Employers must have a system in place for identifying data that should be kept about former employees, identifying the purpose and legal reasoning for retaining it, determining for how long it should be kept and ensuring that it is deleted thoroughly after the relevant period.
Former employees can request that the employer delete personal data it holds about them. The employer must comply with the request if the data is no longer necessary with regards to the purposes for which it was collected and processed.
Can it be a term of a settlement agreement that you will not make a new Data Subject Access Request after you leave?
You can sign up to such a term, however it is unlikely to be binding as there is nothing in the ICO’s guidance that states an employer can rely on a clause in the settlement agreement as a reason not to provide the requested data.
The ICO’s guidance, however, does allows an employer to reject a DSAR as “manifestly unfounded” where the request is “malicious in intent and is being used to harass an organisation with no real purpose other than to cause disruption”. It is possible that this would cover someone who expressly agreed not to make a DSAR but then did so anyway. This is particularly the case if any material time elapses between the promise not to make the DSAR, and the actual DSAR being made. The ICO would need to decide on the facts of the case if your employer refuses to comply with the request.
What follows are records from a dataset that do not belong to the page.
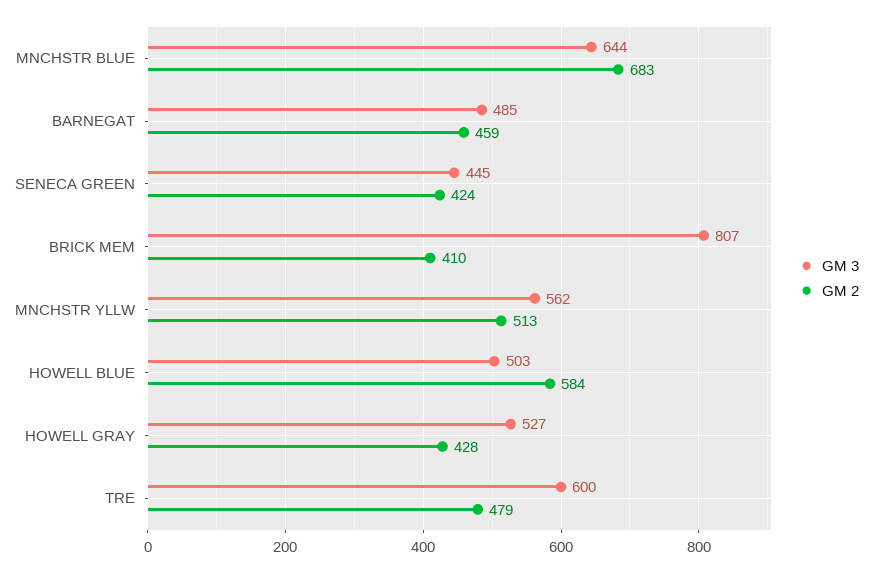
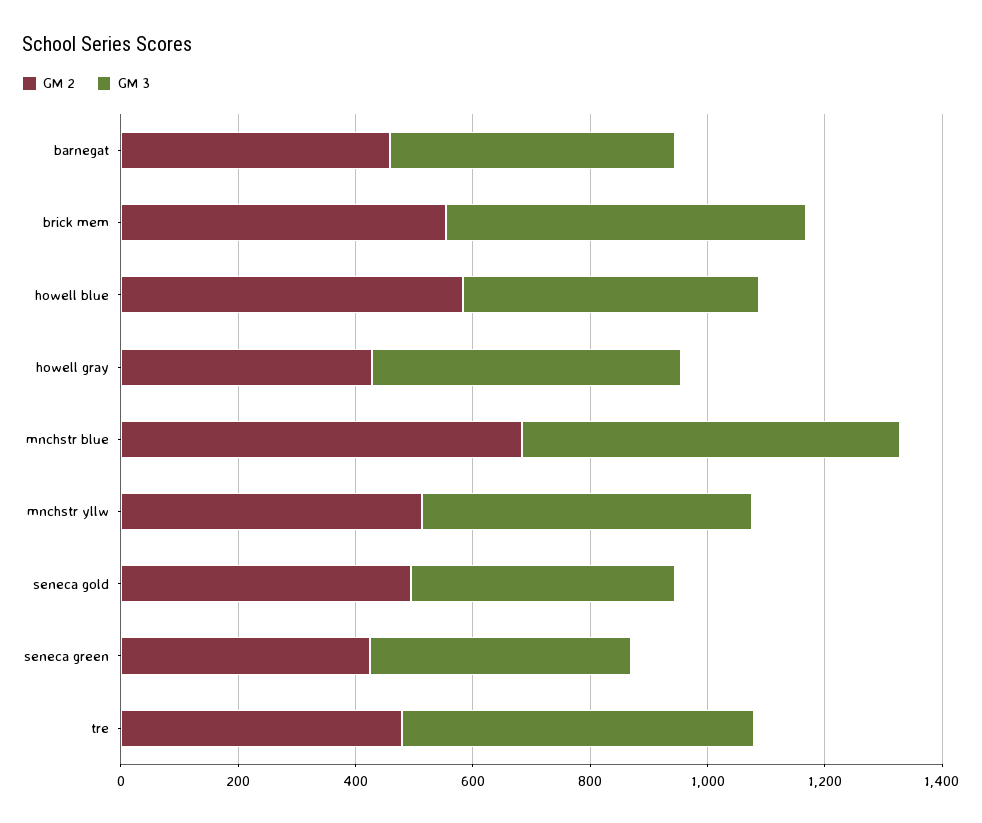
  {
    "GM 3": {
      "MNCHSTR BLUE": 644,
      "BARNEGAT": 485,
      "SENECA GREEN": 445,
-     "BRICK MEM": 807,
+     "BRICK MEM": 600,
      "MNCHSTR YLLW": 562,
      "HOWELL BLUE": 503,
      "HOWELL GRAY": 527,
-     "TRE": 600
+     "TRE": 600,
+     "seneca gold": 450
    },
    "GM 2": {
      "MNCHSTR BLUE": 683,
      "BARNEGAT": 459,
      "SENECA GREEN": 424,
-     "BRICK MEM": 410,
+     "BRICK MEM": 550,
      "MNCHSTR YLLW": 513,
      "HOWELL BLUE": 584,
      "HOWELL GRAY": 428,
-     "TRE": 479
+     "TRE": 479,
+     "seneca gold": 500
    }
  }

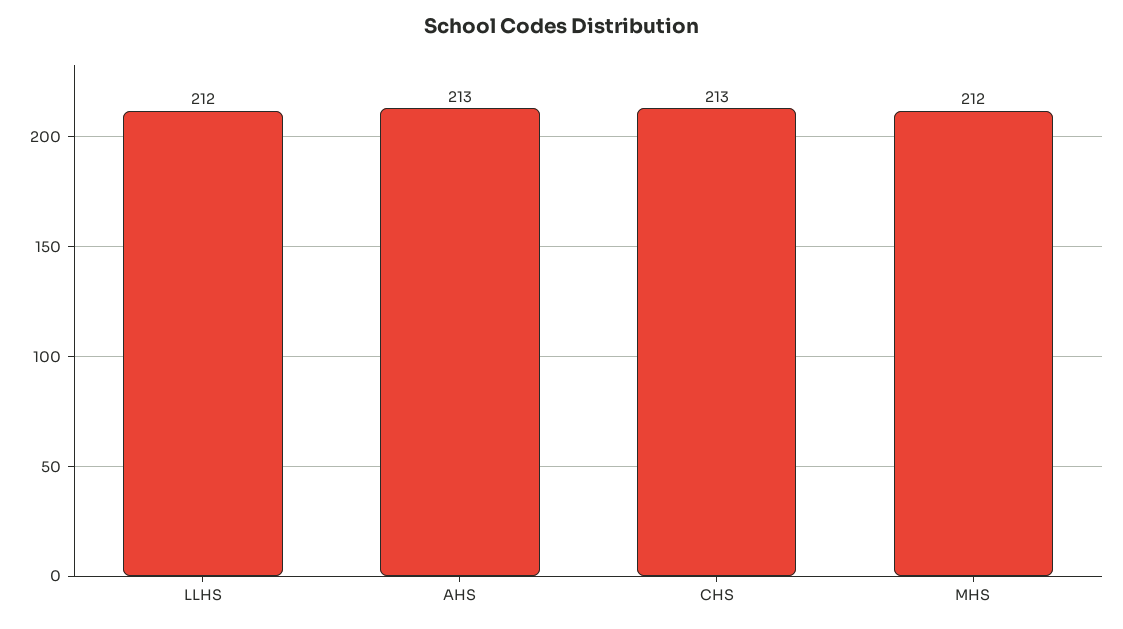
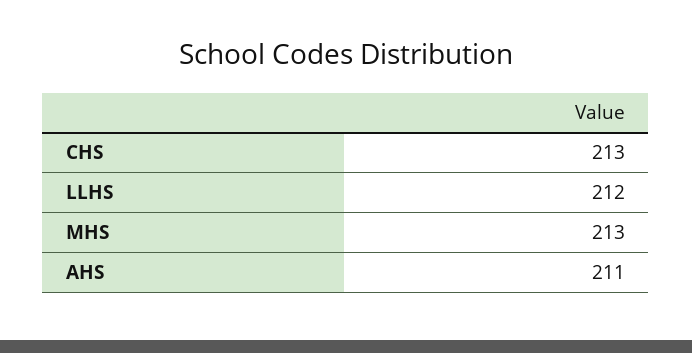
  {
    "LLHS": 212,
-   "AHS": 213,
+   "AHS": 211,
    "CHS": 213,
-   "MHS": 212
+   "MHS": 213
  }

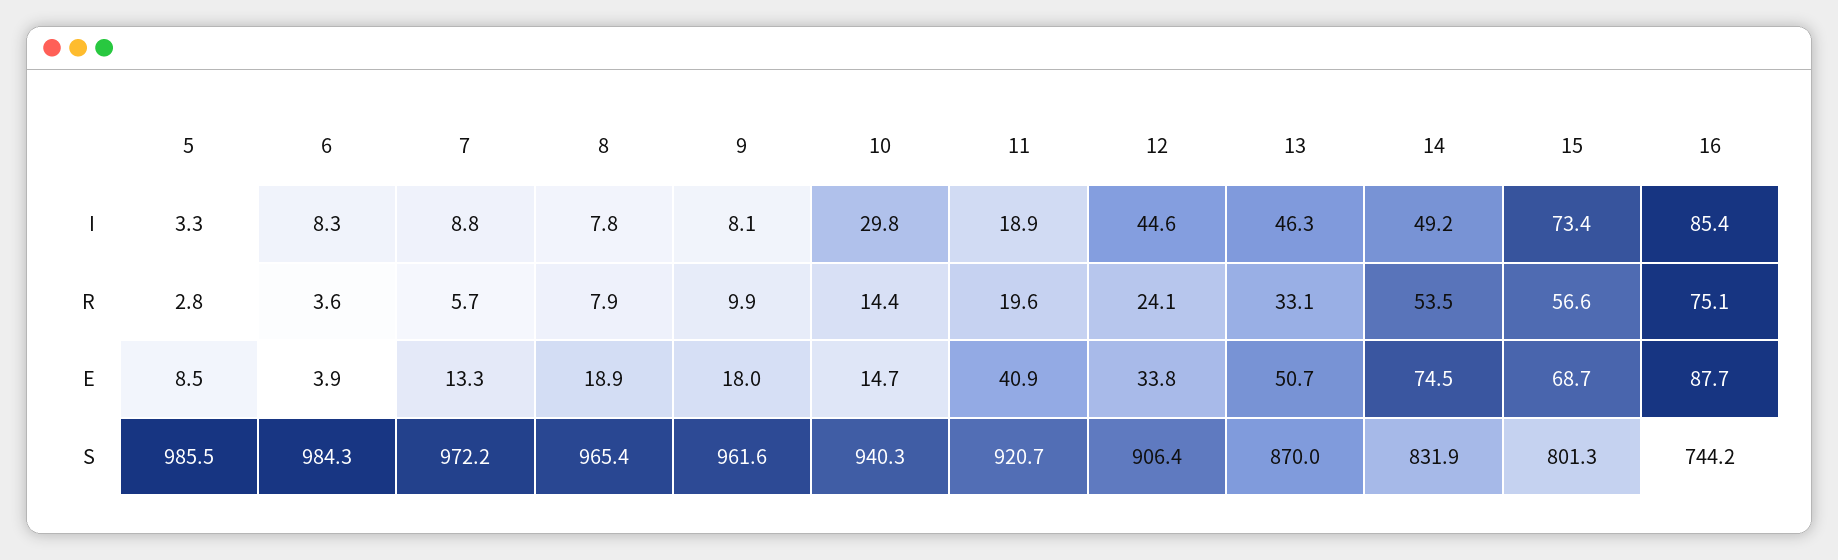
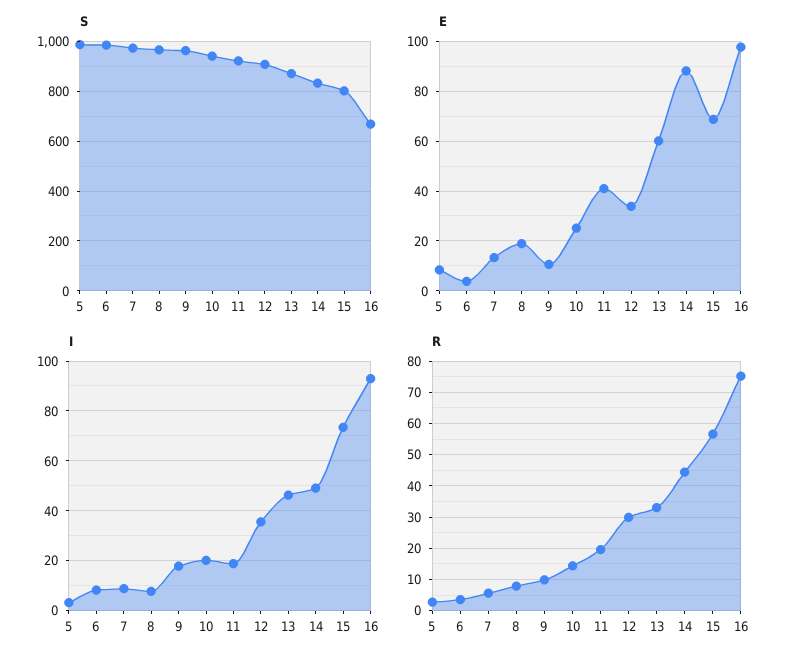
  {
    "I": {
      "5": 3.3,
      "6": 8.3,
      "7": 8.8,
      "8": 7.8,
-     "9": 8.1,
+     "9": 17.5,
-     "10": 29.8,
+     "10": 20,
      "11": 18.9,
-     "12": 44.6,
+     "12": 35,
      "13": 46.3,
      "14": 49.2,
      "15": 73.4,
-     "16": 85.4
+     "16": 92.5
    },
    "R": {
      "5": 2.8,
      "6": 3.6,
      "7": 5.7,
      "8": 7.9,
      "9": 9.9,
      "10": 14.4,
      "11": 19.6,
-     "12": 24.1,
+     "12": 30,
      "13": 33.1,
-     "14": 53.5,
+     "14": 44,
      "15": 56.6,
      "16": 75.1
    },
    "E": {
      "5": 8.5,
      "6": 3.9,
      "7": 13.3,
      "8": 18.9,
-     "9": 18,
+     "9": 10,
-     "10": 14.7,
+     "10": 25,
      "11": 40.9,
      "12": 33.8,
-     "13": 50.7,
+     "13": 60,
-     "14": 74.5,
+     "14": 87.5,
      "15": 68.7,
-     "16": 87.7
+     "16": 97.5
    },
    "S": {
      "5": 985.5,
      "6": 984.3,
      "7": 972.2,
      "8": 965.4,
      "9": 961.6,
      "10": 940.3,
      "11": 920.7,
      "12": 906.4,
      "13": 870,
      "14": 831.9,
      "15": 801.3,
-     "16": 744.2
+     "16": 675
    }
  }

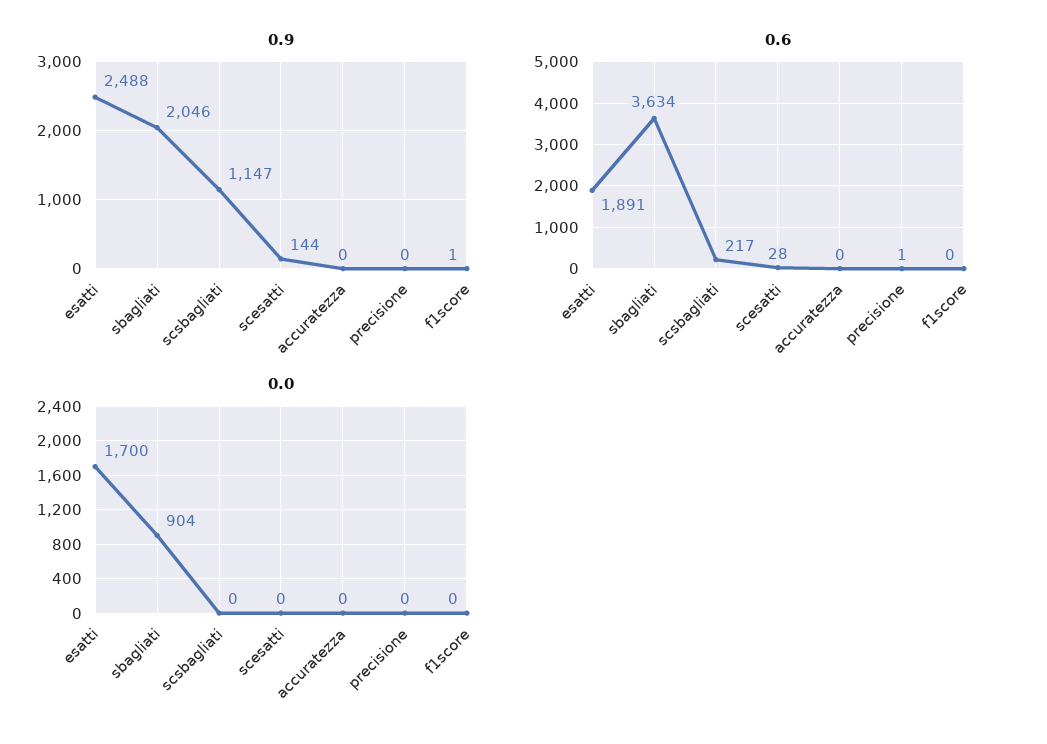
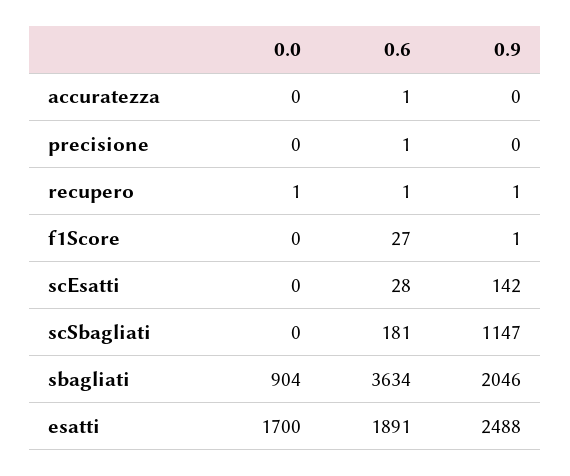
  {
    "0.9": {
      "esatti": 2488,
      "sbagliati": 2046,
      "scsbagliati": 1147,
-     "scesatti": 144,
+     "scesatti": 142,
      "accuratezza": 0,
      "precisione": 0,
-     "f1score": 1
+     "f1score": 1,
+     "recupero": 1
    },
    "0.6": {
      "esatti": 1891,
      "sbagliati": 3634,
-     "scsbagliati": 217,
+     "scsbagliati": 181,
      "scesatti": 28,
-     "accuratezza": 0,
+     "accuratezza": 1,
      "precisione": 1,
-     "f1score": 0
+     "f1score": 27,
+     "recupero": 1
    },
    "0.0": {
      "esatti": 1700,
      "sbagliati": 904,
      "scsbagliati": 0,
      "scesatti": 0,
      "accuratezza": 0,
      "precisione": 0,
-     "f1score": 0
+     "f1score": 0,
+     "recupero": 1
    }
  }

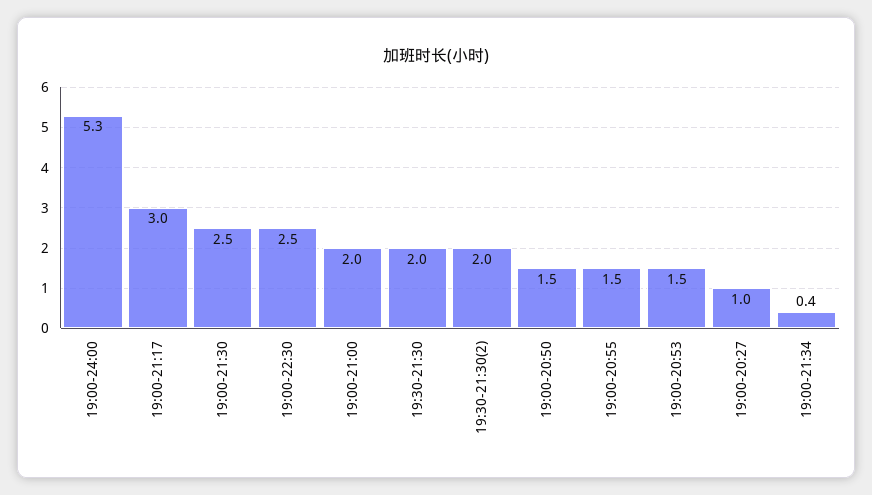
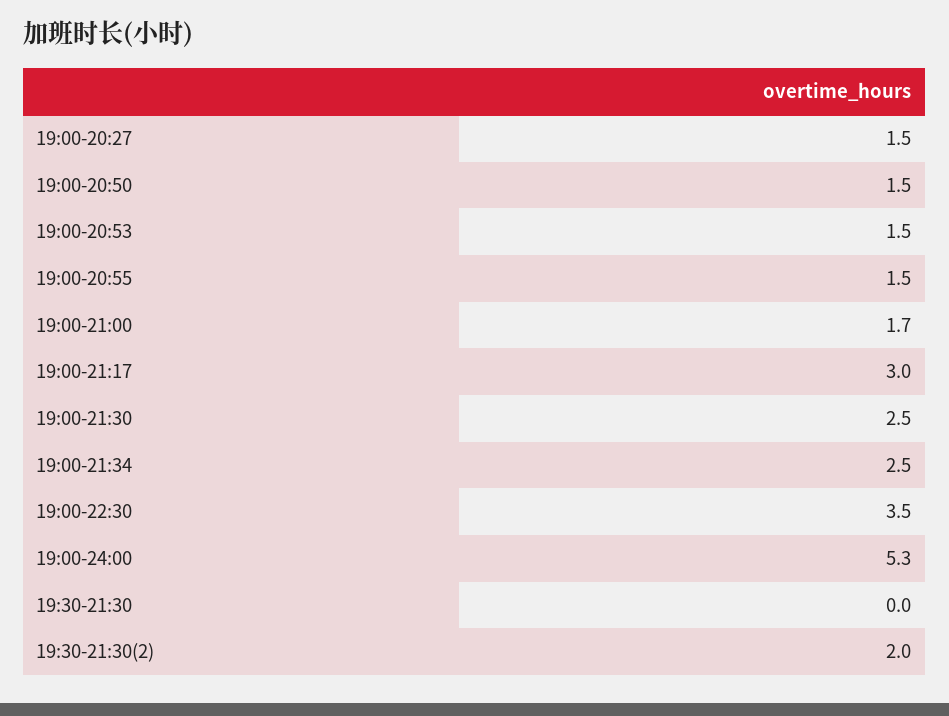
  {
    "19:00-24:00": 5.3,
    "19:00-21:17": 3,
    "19:00-21:30": 2.5,
-   "19:00-22:30": 2.5,
+   "19:00-22:30": 3.5,
-   "19:00-21:00": 2,
+   "19:00-21:00": 1.7,
-   "19:30-21:30": 2,
+   "19:30-21:30": 0,
    "19:30-21:30(2)": 2,
    "19:00-20:50": 1.5,
    "19:00-20:55": 1.5,
    "19:00-20:53": 1.5,
-   "19:00-20:27": 1,
+   "19:00-20:27": 1.5,
-   "19:00-21:34": 0.4
+   "19:00-21:34": 2.5
  }

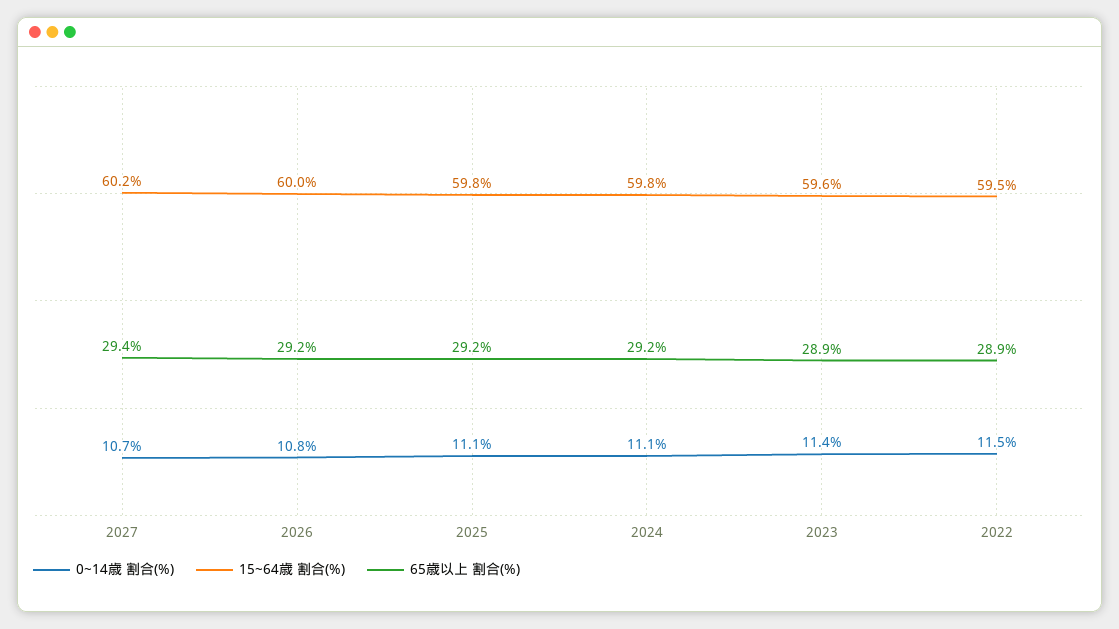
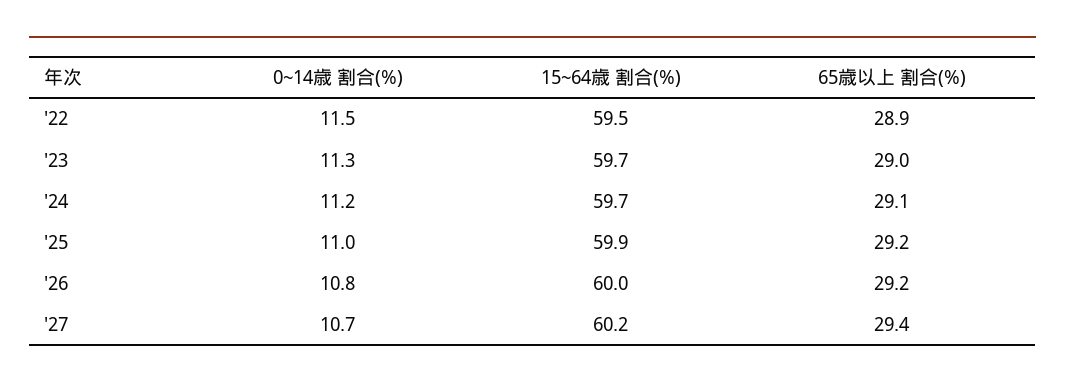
  {
    "0~14歳 割合(%)": {
      "2027": 10.7,
      "2026": 10.8,
-     "2025": 11.1,
+     "2025": 11,
-     "2024": 11.1,
+     "2024": 11.2,
-     "2023": 11.4,
+     "2023": 11.3,
      "2022": 11.5
    },
    "15~64歳 割合(%)": {
      "2027": 60.2,
      "2026": 60,
-     "2025": 59.8,
+     "2025": 59.9,
-     "2024": 59.8,
+     "2024": 59.7,
-     "2023": 59.6,
+     "2023": 59.7,
      "2022": 59.5
    },
    "65歳以上 割合(%)": {
      "2027": 29.4,
      "2026": 29.2,
      "2025": 29.2,
-     "2024": 29.2,
+     "2024": 29.1,
-     "2023": 28.9,
+     "2023": 29,
      "2022": 28.9
    }
  }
Can it be a term in a settlement agreement not to proceed with, or complain about an existing DSAR?
Yes, frequently there will be such a term in a settlement agreement not to proceed with an existing DSAR or make a complaint to the ICO, sometimes as part of an agreement not to proceed with a grievance. Most employees would probably leave it at that, however there is some legal question mark over the strict enforceability of such a term due to the overreaching protective nature of your data protection rights. However, the entering of a settlement agreement waiving your employer’s alleged breaches would almost certainly be accepted by the ICO as good grounds for not having responded in a timely manner or addressing your concerns to date, even your employer was ordered to do so going forward.
Guidance from the ICO on how Subject Access Requests should be dealt with.
In October 2020, the ICO published detailed guidance on your rights of access. The guidance doesn’t alter the existing law but rather provides clarification for employers on how to deal with subject access requests (‘SAR’).
There are three main areas that the guidance addresses:
1) What amounts to a ‘manifestly excessive’ SAR?
The guidance confirms that it is a balancing act and the employer must determine whether the SAR is “clearly or obviously unreasonable”. This involves assessing whether the response required is “proportionate when balanced with the burden or costs involved”. Employers should consider all the circumstances, including (but not limited to): the nature of the information, the context of the request, whether not complying with the SAR could cause substantive damage to the employee, your available resources etc.
2) What is a ‘reasonable fee’ for complying with a manifestly excessive or unfounded SAR?
A ‘reasonable fee’ can include: the cost of staff time, photocopying, printing, postage, envelopes, USB sticks etc. Employers can take into account the administrative cost related to assessing the information, locating it, copying it and communicating with the employee.
3) Stopping the clock when clarification of the SAR is required.
An employer can potentially ‘stop the clock’ on the 30 day time limit for compliance with an SAR, if clarification is genuinely required and if the organisation processes a large volume of information about that employee.